━━ 読む文章

2023.03.17
従業員満足度調査(ES調査)
「組合員の声」を活かした職場環境の改善に向けて
~トーハン従業員組合のES活用術~
“出版業界の商社”である株式会社トーハン。1949年の創業以来、本が読者に届くまでに必要な、出版社と売場を繋ぐ出版流通の要として業界をリードする存在です。
2022年、トーハン従業員組合はリアルワンの従業員満足度調査(ES調査)を利用し、約10年ぶりとなる組合員の意識調査を実施しました。
これまで企業の人事部門などからの依頼が圧倒的に多かったES調査を、今回なぜトーハン従業員組合が主導するかたちで導入したのでしょうか。
ES調査導入への経緯や目的、これからの展望について、トーハン従業員組合執行委員長の岡崇文様と書記長の杉山啓太様にお話をうかがいました。
<インタビュイー>
トーハン従業員組合
執行委員長 岡崇文様
書記長 杉山啓太様
<インタビュアー>
リアルワン株式会社
カスタマーサクセスチーム マネージャー 鈴木恵美
セールスチーム 荒木美佐緒
まず、トーハン従業員組合のおもな活動内容を教えてください。
- 岡
我々の組合は、職場代表として選ばれた15名が執行委員を務めています。おもな活動は、就業規則の変更やパパ育休の開始など、社会や時代の変化に合わせて新しい方法が導入された際、会社側の意図の確認や法律などと照らし合わせるなどした上で、労使協定を結ぶことです。

━━━━

> [作業内容 A]: トーハン従業員組合の記事から、「これまで企業の人事部門などか」から「まず、トーハン従業員組合のおもな活動内容を教えてください。」までの部分を、一字一句違えずに書き写してください。
> [作業内容 B]: トーハン従業員組合の記事によると、この組合で執行委員を務めているのは何名か。

━━ データ抜粋

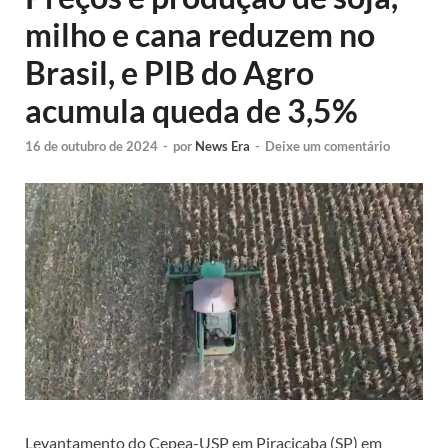
milho e cana reduzem no
Brasil, e PIB do Agro
acumula queda de 3,5%
16 de outubro de 2024
-
por
News Era
-
Deixe um comentário
Levantamento do Cepea-USP em Piracicaba (SP) em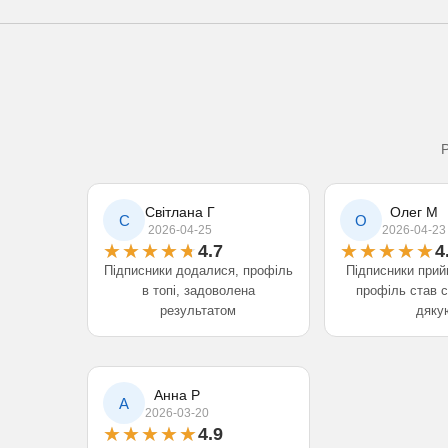
Р
Світлана Г
Олег М
С
О
2026-04-25
2026-04-23
4.7
4
Підписники додалися, профіль
Підписники при
в топі, задоволена
профіль став 
результатом
дяку
Анна Р
А
2026-03-20
4.9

━━━━

> [回答欄 A]:
これまで企業の人事部門などからの依頼が圧倒的に多かったES調査を、今回なぜトーハン従業員組合が主導するかたちで導入したのでしょうか。
ES調査導入への経緯や目的、これからの展望について、トーハン従業員組合執行委員長の岡崇文様と書記長の杉山啓太様にお話をうかがいました。
<インタビュイー>
トーハン従業員組合
執行委員長 岡崇文様
書記長 杉山啓太様
<インタビュアー>
リアルワン株式会社
カスタマーサクセスチーム マネージャー 鈴木恵美
セールスチーム 荒木美佐緒
まず、トーハン従業員組合のおもな活動内容を教えてください。

> [回答欄 B]: 職場代表として選ばれた15名。